TALLAHASSEE — Outraged by revelations of high living and cronyism, state lawmakers want stricter oversight of Florida's 24 regional work force boards that try to find jobs for people.

Much of the Senate's ire was aimed squarely at the Tampa Bay Workforce Alliance Inc. Chief executive Renee Gilmore quit her $170,000-a-year job under pressure last month after disclosures of spending federal stimulus money on gourmet meals, hotels and a comedian at a time of record-breaking unemployment in Florida.

"People get on these boards not for public service, but to service their pocketbooks," said Sen. Mike Fasano, R-New Port Richey, who flatly accused the boards of illegal conduct at a public hearing Thursday.

"They're breaking the law," Fasano said. "It is outrageous what's happening. It's unconscionable."

At Fasano's direction, the Senate next week will advance a bill to put nonprofit work force boards under stricter state scrutiny.

SB 1646 would prohibit board members and their relatives from doing business with their boards; require that the chairman of each regional board be confirmed by the Senate; and require that executive directors of boards be approved by local elected officials — in most cases, county commissioners.

The bill would prohibit spending public money on food, beverages or entertainment for work force board members.

"No more $50 cupcakes," Fasano said, quoting verbatim from a column by the St. Petersburg Times' Daniel Ruth. "This will all end."

The reference is to a 56-page report by the Agency for Workforce Innovation's chief inspector general, James Mathews, which described "excessive" eating tabs, including "$49.95 spent on gourmet cupcakes delivered to one meeting at the home of (Gilmore)."

The report noted that the board ran up pricey dinner tabs even though a "full food concessionaire" was a few steps away from its meeting place.

→ Input for this task
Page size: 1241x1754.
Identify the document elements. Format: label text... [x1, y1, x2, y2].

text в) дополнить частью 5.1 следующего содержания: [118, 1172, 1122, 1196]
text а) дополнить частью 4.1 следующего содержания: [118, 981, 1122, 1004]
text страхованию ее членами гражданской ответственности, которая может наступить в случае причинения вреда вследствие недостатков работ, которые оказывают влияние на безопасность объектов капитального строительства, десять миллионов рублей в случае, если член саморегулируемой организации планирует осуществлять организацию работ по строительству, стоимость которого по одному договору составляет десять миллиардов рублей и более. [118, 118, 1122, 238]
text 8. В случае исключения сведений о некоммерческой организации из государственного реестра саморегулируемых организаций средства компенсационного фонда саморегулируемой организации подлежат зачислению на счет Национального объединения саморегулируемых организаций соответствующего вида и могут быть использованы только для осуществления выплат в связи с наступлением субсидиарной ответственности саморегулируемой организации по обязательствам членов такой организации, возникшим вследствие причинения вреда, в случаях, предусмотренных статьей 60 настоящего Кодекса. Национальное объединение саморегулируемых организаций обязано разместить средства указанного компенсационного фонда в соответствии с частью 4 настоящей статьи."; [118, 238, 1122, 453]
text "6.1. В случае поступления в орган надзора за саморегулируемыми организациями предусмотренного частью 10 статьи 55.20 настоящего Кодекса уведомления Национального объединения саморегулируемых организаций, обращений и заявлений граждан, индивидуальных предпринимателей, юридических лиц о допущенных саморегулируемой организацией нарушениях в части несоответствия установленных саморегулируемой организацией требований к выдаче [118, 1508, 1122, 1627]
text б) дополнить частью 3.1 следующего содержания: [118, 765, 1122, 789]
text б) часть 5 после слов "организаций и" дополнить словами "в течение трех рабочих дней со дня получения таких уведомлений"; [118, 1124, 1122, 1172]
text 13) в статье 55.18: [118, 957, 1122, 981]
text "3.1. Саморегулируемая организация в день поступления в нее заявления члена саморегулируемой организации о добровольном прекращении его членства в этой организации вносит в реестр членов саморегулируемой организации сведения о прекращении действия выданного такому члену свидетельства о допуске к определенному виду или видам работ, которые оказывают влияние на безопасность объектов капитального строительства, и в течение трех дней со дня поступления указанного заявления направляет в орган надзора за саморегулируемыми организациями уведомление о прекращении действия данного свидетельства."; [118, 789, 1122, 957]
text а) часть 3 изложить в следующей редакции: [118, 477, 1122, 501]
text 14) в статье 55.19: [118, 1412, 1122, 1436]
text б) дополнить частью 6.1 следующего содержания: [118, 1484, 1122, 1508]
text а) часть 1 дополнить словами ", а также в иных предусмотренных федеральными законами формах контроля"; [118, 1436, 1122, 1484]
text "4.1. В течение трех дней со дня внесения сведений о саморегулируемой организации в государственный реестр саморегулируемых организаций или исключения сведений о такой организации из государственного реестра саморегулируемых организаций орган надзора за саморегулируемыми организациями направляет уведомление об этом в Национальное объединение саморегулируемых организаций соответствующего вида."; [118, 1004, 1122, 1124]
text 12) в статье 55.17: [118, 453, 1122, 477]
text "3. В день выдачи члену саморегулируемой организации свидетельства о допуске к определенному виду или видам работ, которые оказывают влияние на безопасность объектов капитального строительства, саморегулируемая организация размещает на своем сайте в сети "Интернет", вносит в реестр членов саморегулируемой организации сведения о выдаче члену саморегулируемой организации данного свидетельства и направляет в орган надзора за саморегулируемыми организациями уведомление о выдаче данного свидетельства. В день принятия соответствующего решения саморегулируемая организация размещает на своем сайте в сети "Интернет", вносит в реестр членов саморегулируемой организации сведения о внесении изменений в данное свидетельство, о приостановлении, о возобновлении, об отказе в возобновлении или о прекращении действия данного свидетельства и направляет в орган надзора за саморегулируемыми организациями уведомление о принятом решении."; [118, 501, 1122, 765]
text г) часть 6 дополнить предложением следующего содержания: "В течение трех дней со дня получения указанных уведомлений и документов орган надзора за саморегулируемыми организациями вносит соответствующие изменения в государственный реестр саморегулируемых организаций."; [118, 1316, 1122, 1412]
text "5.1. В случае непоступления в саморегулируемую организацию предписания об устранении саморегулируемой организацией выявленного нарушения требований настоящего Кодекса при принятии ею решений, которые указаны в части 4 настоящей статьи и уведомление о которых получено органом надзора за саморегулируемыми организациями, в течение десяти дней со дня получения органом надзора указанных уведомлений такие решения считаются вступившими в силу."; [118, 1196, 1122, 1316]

→ Challenges
• a. For each statement about the article on Florida's work force boards, answer yes or no, and quote the words from the article that decide it: (i) Renee Gilmore's job paid $170,000 a year. (ii) Under SB 1646, the Senate would confirm the executive directors of the boards. (iii) Florida has 30 regional work force boards.
• b. Please copy out the rows, character for character, for the stretch from the row containing "text в) дополнить" through the row containing "text страхованию ее".
The article and the rows come from unrelated sources.

→ Answers to the problems
• a.
(i) Yes: "Chief executive Renee Gilmore quit her $170,000-a-year job under pressure last month"
(ii) No: "require that the chairman of each regional board be confirmed by the Senate; and require that executive directors of boards be approved by local elected officials"
(iii) No: "Florida's 24 regional work force boards"

• b.
text в) дополнить частью 5.1 следующего содержания: [118, 1172, 1122, 1196]
text а) дополнить частью 4.1 следующего содержания: [118, 981, 1122, 1004]
text страхованию ее членами гражданской ответственности, которая может наступить в случае причинения вреда вследствие недостатков работ, которые оказывают влияние на безопасность объектов капитального строительства, десять миллионов рублей в случае, если член саморегулируемой организации планирует осуществлять организацию работ по строительству, стоимость которого по одному договору составляет десять миллиардов рублей и более. [118, 118, 1122, 238]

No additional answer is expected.